DESCRIPTION OF THE TASK: For each record that follows, give it back exactly, with no pictures included.

=== ENTRIES SHOWN ===

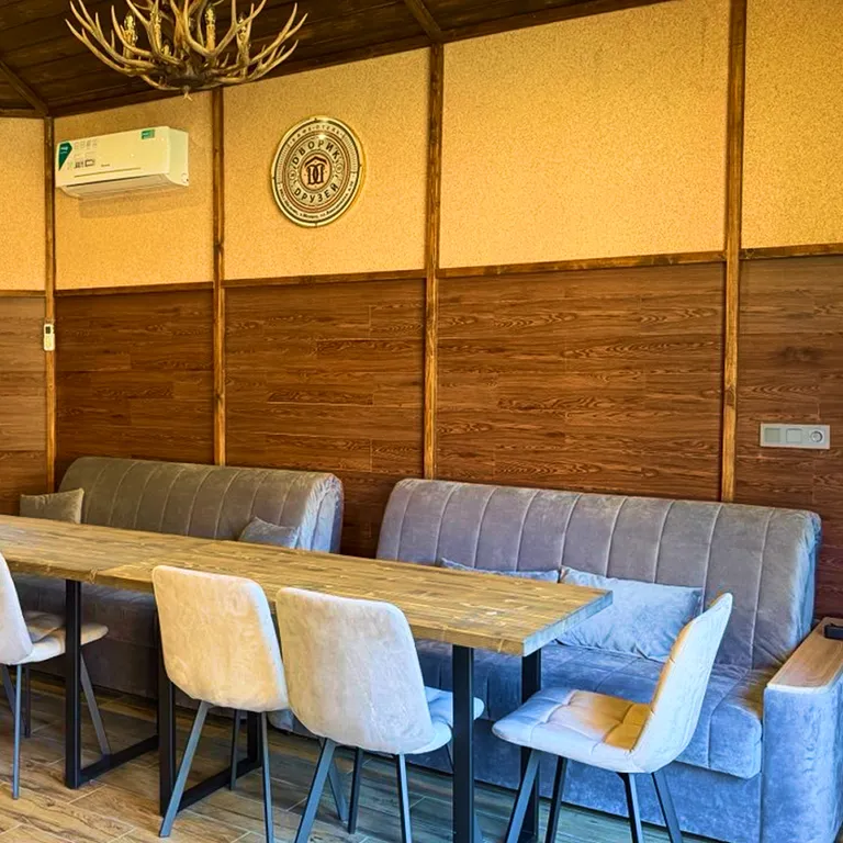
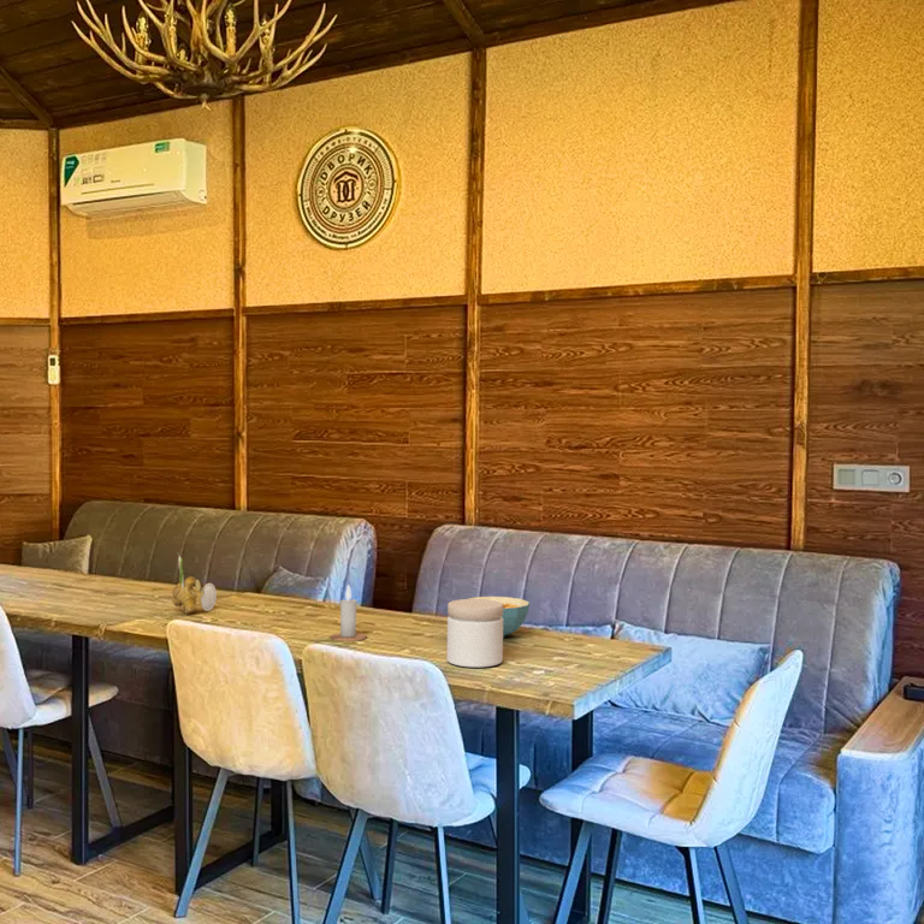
+ cereal bowl [468,596,531,638]
+ candle [328,584,368,642]
+ plant [171,551,218,615]
+ jar [445,598,504,669]
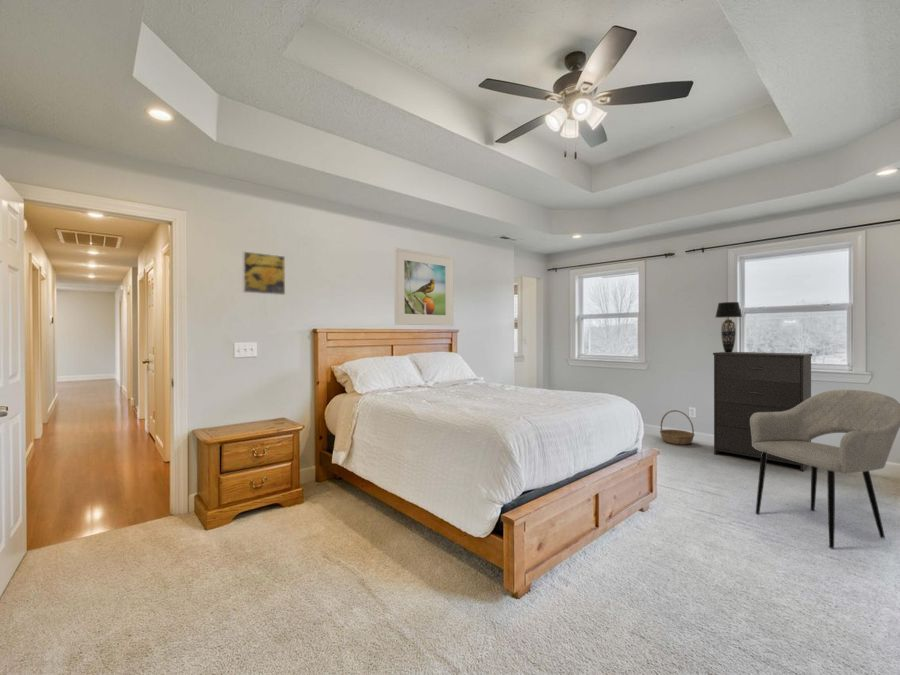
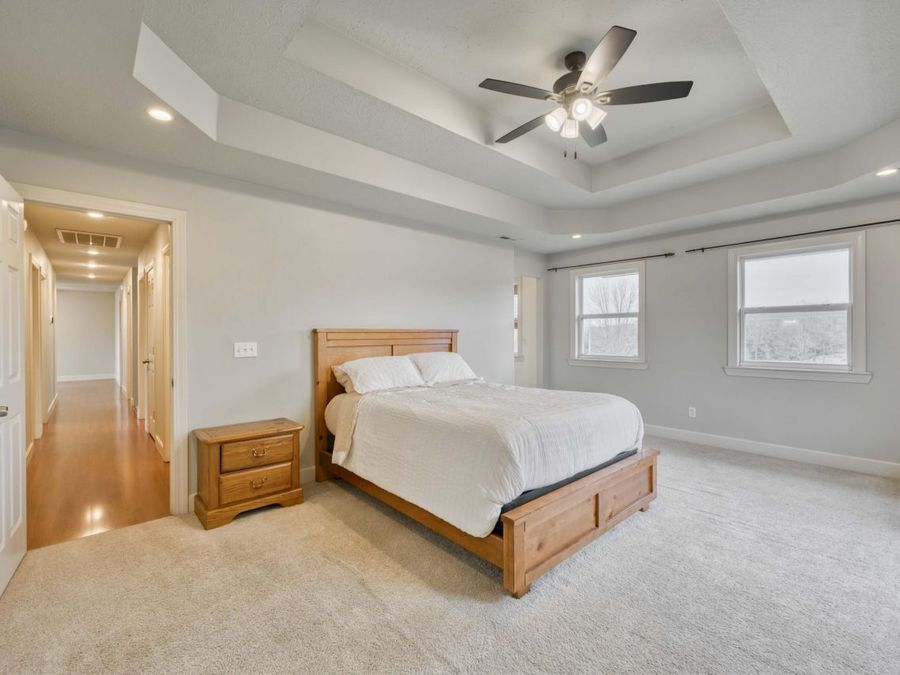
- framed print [242,250,286,296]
- dresser [712,351,813,472]
- table lamp [715,301,743,353]
- basket [659,409,695,446]
- armchair [750,389,900,549]
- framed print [393,247,454,327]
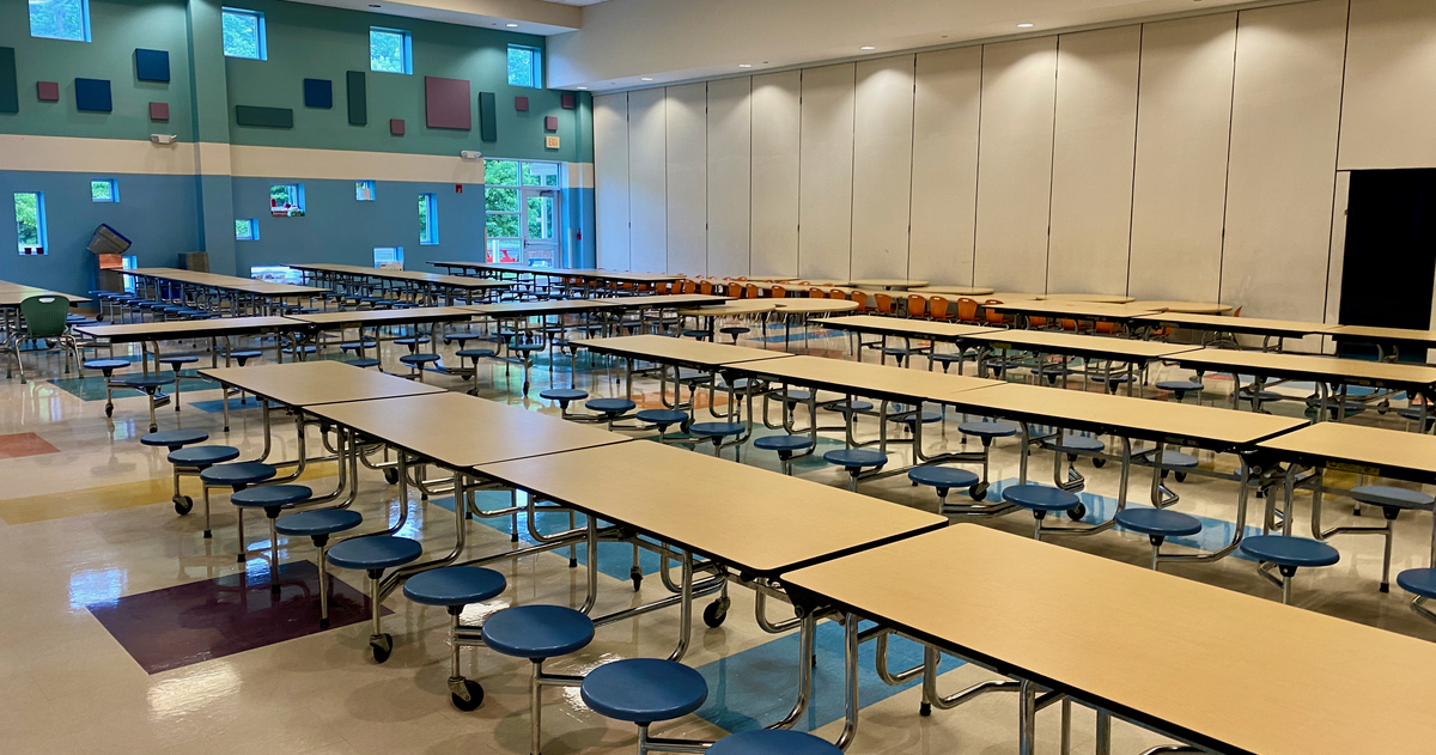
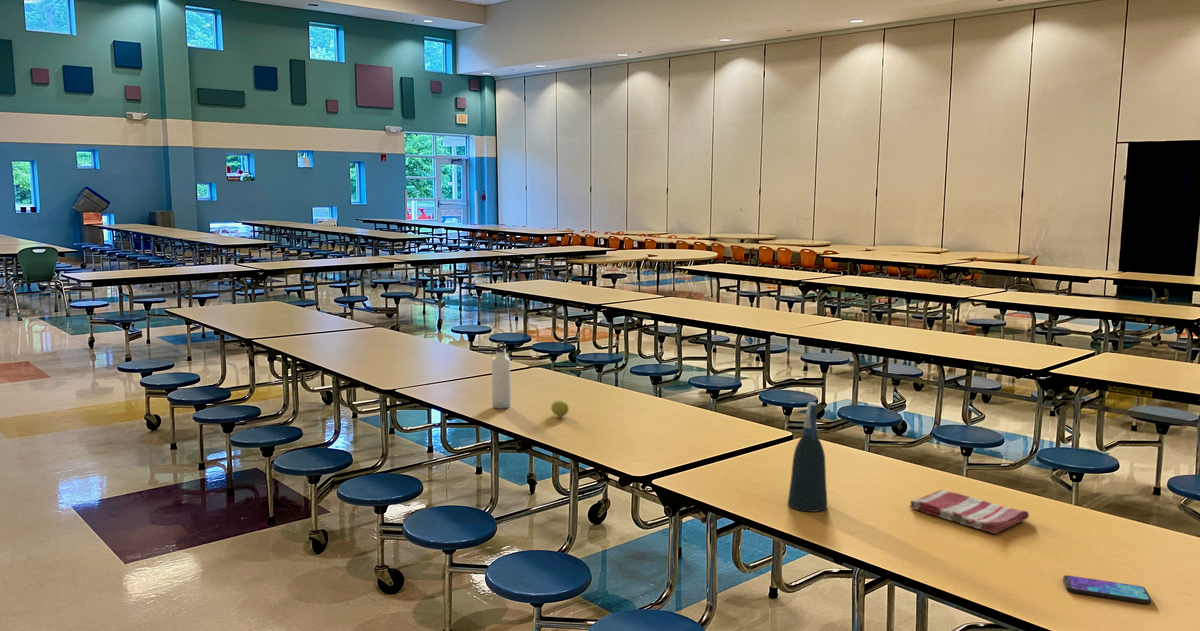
+ fruit [550,399,570,417]
+ smartphone [1062,574,1152,605]
+ dish towel [909,489,1030,535]
+ spray bottle [787,401,828,513]
+ water bottle [491,341,512,410]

===

WRITTEN ANSWER:
+ cereal bowl [468,596,531,638]
+ candle [328,584,368,642]
+ plant [171,551,218,615]
+ jar [445,598,504,669]
- framed print [242,250,286,296]
- dresser [712,351,813,472]
- table lamp [715,301,743,353]
- basket [659,409,695,446]
- armchair [750,389,900,549]
- framed print [393,247,454,327]
+ fruit [550,399,570,417]
+ smartphone [1062,574,1152,605]
+ dish towel [909,489,1030,535]
+ spray bottle [787,401,828,513]
+ water bottle [491,341,512,410]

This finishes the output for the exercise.